Di Pietro a Clanezzo: “Berlusconi terrorista politico”

"Che se ne fa l'Italia di un presidente del Consiglio che va all'estero per parlare male del suo Paese?". Lo ha detto questa mattina Antonio Di Pietro a Clanezzo.

"Che se ne fa l’Italia di un presidente del Consiglio che va all’estero per parlare male del suo Paese e delle sue istituzioni, a cominciare dall’istituzione più importante che è la magistratura, a quella che rappresenta l’intero popolo, cioè il presidente della Camera?". Lo ha detto questa mattina Antonio Di Pietro a margine dell’incontro tra i coordinatori dell’Italia dei Valori al castello di Clanezzo. "Un presidente del Consiglio che si comporta in questo modo è un terrorista politico e non una personalità da mantenere nel posto dove si trova".

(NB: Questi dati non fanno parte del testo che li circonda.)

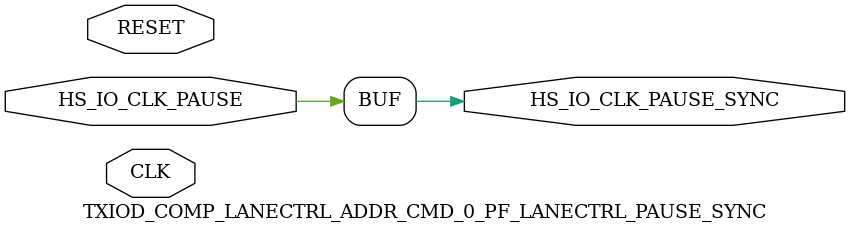
<source format=v>


module TXIOD_COMP_LANECTRL_ADDR_CMD_0_PF_LANECTRL_PAUSE_SYNC( CLK, RESET, HS_IO_CLK_PAUSE, HS_IO_CLK_PAUSE_SYNC );
	
	input CLK, RESET, HS_IO_CLK_PAUSE;
	output HS_IO_CLK_PAUSE_SYNC;

	parameter ENABLE_PAUSE_EXTENSION = 2'b00;

	reg pause_reg_0, pause_reg_1, pause;
	wire pause_sync_0_i;

	generate 
		if( ENABLE_PAUSE_EXTENSION == 3'b000 ) begin : feed
			assign HS_IO_CLK_PAUSE_SYNC = HS_IO_CLK_PAUSE;
		end else if( ENABLE_PAUSE_EXTENSION == 3'b001 ) begin : pipe
			(* HS_IO_CLK_PAUSE_SYNC = 1, syn_keep = 1 *) SLE pause_sync_0(
				.CLK( CLK ),
				.D( HS_IO_CLK_PAUSE ),
				.Q( pause_sync_0_i ),
				.LAT( 1'b0 ),
				.EN( 1'b1 ),
				.ALn( ~RESET ),
				.ADn( 1'b1 ),
				.SLn( 1'b1 ),
				.SD( 1'b0 )
				);

			(* HS_IO_CLK_PAUSE_SYNC = 1, syn_keep = 1 *) SLE pause_sync (
				.CLK( CLK ),
				.D( pause_sync_0_i ),
				.Q( HS_IO_CLK_PAUSE_SYNC ),
				.LAT( 1'b0 ),
				.EN( 1'b1 ),
				.ALn( ~RESET ),
				.ADn( 1'b1 ),
				.SLn( 1'b1 ),
				.SD( 1'b0 )
				);
		end else if ( ENABLE_PAUSE_EXTENSION == 3'b010 ) begin : ext_pipe
			always @(posedge CLK or posedge RESET) begin : ext
				if( RESET == 1'b1 ) begin
					pause_reg_0 <= 1'b0;
					pause_reg_1 <= 1'b0;
					pause <= 1'b0;
				end else begin
					pause_reg_0 <= HS_IO_CLK_PAUSE;
					pause_reg_1 <= pause_reg_0;
					if( HS_IO_CLK_PAUSE == 1'b0 && pause_reg_0 ==1'b1 && pause_reg_1 == 1'b0 )
						pause <= 1'b1; // Extend by 1 cycle if the pulse is less than a cycle
					else
						pause <= HS_IO_CLK_PAUSE;
				end
			end

			(* HS_IO_CLK_PAUSE_SYNC = 1, syn_keep = 1 *) SLE pause_sync (
				.CLK( CLK ),
				.D( pause ),
				.Q( HS_IO_CLK_PAUSE_SYNC ),
				.LAT( 1'b0 ),
				.EN( 1'b1 ),
				.ALn( ~RESET ),
				.ADn( 1'b1 ),
				.SLn( 1'b1 ),
				.SD( 1'b0 )
				);
		end else if ( ENABLE_PAUSE_EXTENSION == 3'b011 ) begin : pipe_fall 
			(* HS_IO_CLK_PAUSE_SYNC = 1, syn_keep = 1 *) SLE pause_sync_0 (
				.CLK( CLK ),
				.D( HS_IO_CLK_PAUSE ),
				.Q( pause_sync_0_i ),
				.LAT( 1'b0 ),
				.EN( 1'b1 ),
				.ALn( ~RESET ),
				.ADn( 1'b1 ),
				.SLn( 1'b1 ),
				.SD( 1'b0 )
				);

			(* HS_IO_CLK_PAUSE_SYNC = 1, syn_keep = 1 *) SLE pause_sync (
				.CLK( ~CLK ),
				.D( pause_sync_0_i ),
				.Q( HS_IO_CLK_PAUSE_SYNC ),
				.LAT( 1'b0 ),
				.EN( 1'b1 ),
				.ALn( ~RESET ),
				.ADn( 1'b1 ),
				.SLn( 1'b1 ),
				.SD( 1'b0 )
				);
		end else if ( ENABLE_PAUSE_EXTENSION == 3'b100 ) begin : ext_pipe_fall 
			always @(posedge CLK or posedge RESET) begin : ext
				if( RESET == 1'b1 ) begin
					pause_reg_0 <= 1'b0;
					pause_reg_1 <= 1'b0;
					pause <= 1'b0;
				end else begin
					pause_reg_0 <= HS_IO_CLK_PAUSE;
					pause_reg_1 <= pause_reg_0;
					if( HS_IO_CLK_PAUSE == 1'b0 && pause_reg_0 ==1'b1 && pause_reg_1 == 1'b0 )
						pause <= 1'b1; // Extend by 1 cycle if the pulse is less than a cycle
					else
						pause <= HS_IO_CLK_PAUSE;
				end
			end

			(* HS_IO_CLK_PAUSE_SYNC = 1, syn_keep = 1 *) SLE pause_sync (
				.CLK( ~CLK ),
				.D( pause ),
				.Q( HS_IO_CLK_PAUSE_SYNC ),
				.LAT( 1'b0 ),
				.EN( 1'b1 ),
				.ALn( ~RESET ),
				.ADn( 1'b1 ),
				.SLn( 1'b1 ),
				.SD( 1'b0 )
				);
		end
	endgenerate

endmodule
</source>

"Sono orgoglioso di non essere come De Mita – ha detto Di Pietro rispondendo alle critiche giunte ieri da Ciriaco De Mita, intervenuto alla festa nazionale dell’Udc. "Sbirro è un poliziotto che si batte per la legalità. Sono orgoglioso di battermi per la legalità, mentre De Mita è quello che ha rovinato la prima Repubblica indebitandola e facendola crescere nel segno dell’ illegalità e della corruzione. Sono orgoglioso di non essere come De Mita".